The next moment I heard the soft sound of his feet on the carpet. I opened my eyes. He had stepped back. When our glances met he averted his face, and went briskly for his overcoat, which lay on the floor by the piano. I rose freed, re-established in my self-control. I arranged his collar, straightened his necktie with a few touches, picked up his hat, pushed back the crown, which flew up with a noise like a small explosion, and gave it into his hands.
‘Thank you,’ he said. ’To-morrow morning, eh? I shall get to know everything necessary before I come. And then we will fix things up.’
‘Yes,’ I said.
‘I can let myself out,’ he said.
I made a vague gesture, intended to signify that I could not think of permitting him to let himself out. We left the drawing-room, and passed, with precautions of silence, to the front-door, which I gently opened.

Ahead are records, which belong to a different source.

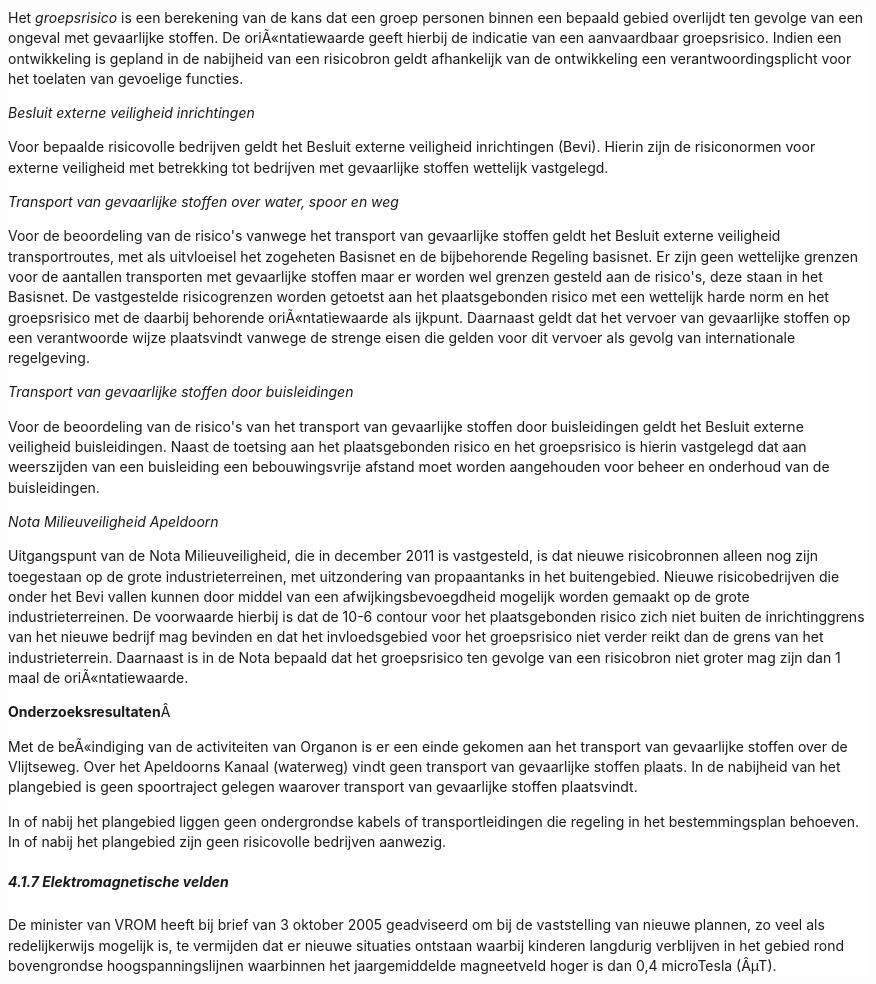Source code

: Het *groepsrisico* is een berekening van de kans dat een groep personen binnen een bepaald gebied overlijdt ten gevolge van een ongeval met gevaarlijke stoffen. De oriÃ«ntatiewaarde geeft hierbij de indicatie van een aanvaardbaar groepsrisico. Indien een ontwikkeling is gepland in de nabijheid van een risicobron geldt afhankelijk van de ontwikkeling een verantwoordingsplicht voor het toelaten van gevoelige functies.

*Besluit externe veiligheid inrichtingen*

Voor bepaalde risicovolle bedrijven geldt het Besluit externe veiligheid inrichtingen (Bevi). Hierin zijn de risiconormen voor externe veiligheid met betrekking tot bedrijven met gevaarlijke stoffen wettelijk vastgelegd.

*Transport van gevaarlijke stoffen over water, spoor en weg*

Voor de beoordeling van de risico's vanwege het transport van gevaarlijke stoffen geldt het Besluit externe veiligheid transportroutes, met als uitvloeisel het zogeheten Basisnet en de bijbehorende Regeling basisnet. Er zijn geen wettelijke grenzen voor de aantallen transporten met gevaarlijke stoffen maar er worden wel grenzen gesteld aan de risico's, deze staan in het Basisnet. De vastgestelde risicogrenzen worden getoetst aan het plaatsgebonden risico met een wettelijk harde norm en het groepsrisico met de daarbij behorende oriÃ«ntatiewaarde als ijkpunt. Daarnaast geldt dat het vervoer van gevaarlijke stoffen op een verantwoorde wijze plaatsvindt vanwege de strenge eisen die gelden voor dit vervoer als gevolg van internationale regelgeving.

*Transport van gevaarlijke stoffen door buisleidingen*

Voor de beoordeling van de risico's van het transport van gevaarlijke stoffen door buisleidingen geldt het Besluit externe veiligheid buisleidingen. Naast de toetsing aan het plaatsgebonden risico en het groepsrisico is hierin vastgelegd dat aan weerszijden van een buisleiding een bebouwingsvrije afstand moet worden aangehouden voor beheer en onderhoud van de buisleidingen.

*Nota Milieuveiligheid Apeldoorn*

Uitgangspunt van de Nota Milieuveiligheid, die in december 2011 is vastgesteld, is dat nieuwe risicobronnen alleen nog zijn toegestaan op de grote industrieterreinen, met uitzondering van propaantanks in het buitengebied. Nieuwe risicobedrijven die onder het Bevi vallen kunnen door middel van een afwijkingsbevoegdheid mogelijk worden gemaakt op de grote industrieterreinen. De voorwaarde hierbij is dat de 10\-6 contour voor het plaatsgebonden risico zich niet buiten de inrichtinggrens van het nieuwe bedrijf mag bevinden en dat het invloedsgebied voor het groepsrisico niet verder reikt dan de grens van het industrieterrein. Daarnaast is in de Nota bepaald dat het groepsrisico ten gevolge van een risicobron niet groter mag zijn dan 1 maal de oriÃ«ntatiewaarde.

**Onderzoeksresultaten**Â

Met de beÃ«indiging van de activiteiten van Organon is er een einde gekomen aan het transport van gevaarlijke stoffen over de Vlijtseweg. Over het Apeldoorns Kanaal (waterweg) vindt geen transport van gevaarlijke stoffen plaats. In de nabijheid van het plangebied is geen spoortraject gelegen waarover transport van gevaarlijke stoffen plaatsvindt.

In of nabij het plangebied liggen geen ondergrondse kabels of transportleidingen die regeling in het bestemmingsplan behoeven. In of nabij het plangebied zijn geen risicovolle bedrijven aanwezig.

##### 4\.1\.7 Elektromagnetische velden

De minister van VROM heeft bij brief van 3 oktober 2005 geadviseerd om bij de vaststelling van nieuwe plannen, zo veel als redelijkerwijs mogelijk is, te vermijden dat er nieuwe situaties ontstaan waarbij kinderen langdurig verblijven in het gebied rond bovengrondse hoogspanningslijnen waarbinnen het jaargemiddelde magneetveld hoger is dan 0,4 microTesla (ÂµT).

‘Good-night, then,’ he whispered formally, almost coldly.
I nodded. We neither of us even smiled.
We were grave, stern, and stiff in our immense self-consciousness.
‘Too late for the lift,’ I murmured out there with him in the vast, glittering silence of the many-angled staircase, which disappeared above us and below us into the mysterious unseen.
He nodded as I had nodded, and began to descend the broad, carpeted steps, firmly, carefully, and neither quick nor slow. I leaned over the baluster. When the turns of the staircase brought him opposite and below me, he stopped and raised his hat, and we exchanged a smile. Then he resolutely dropped his eyes and resumed the descent. From time to time I had glimpses of parts of his figure as he passed story after story. Then I heard his tread on the tessellated pavement of the main hall, the distant clatter of double doors, and a shrill cab-whistle.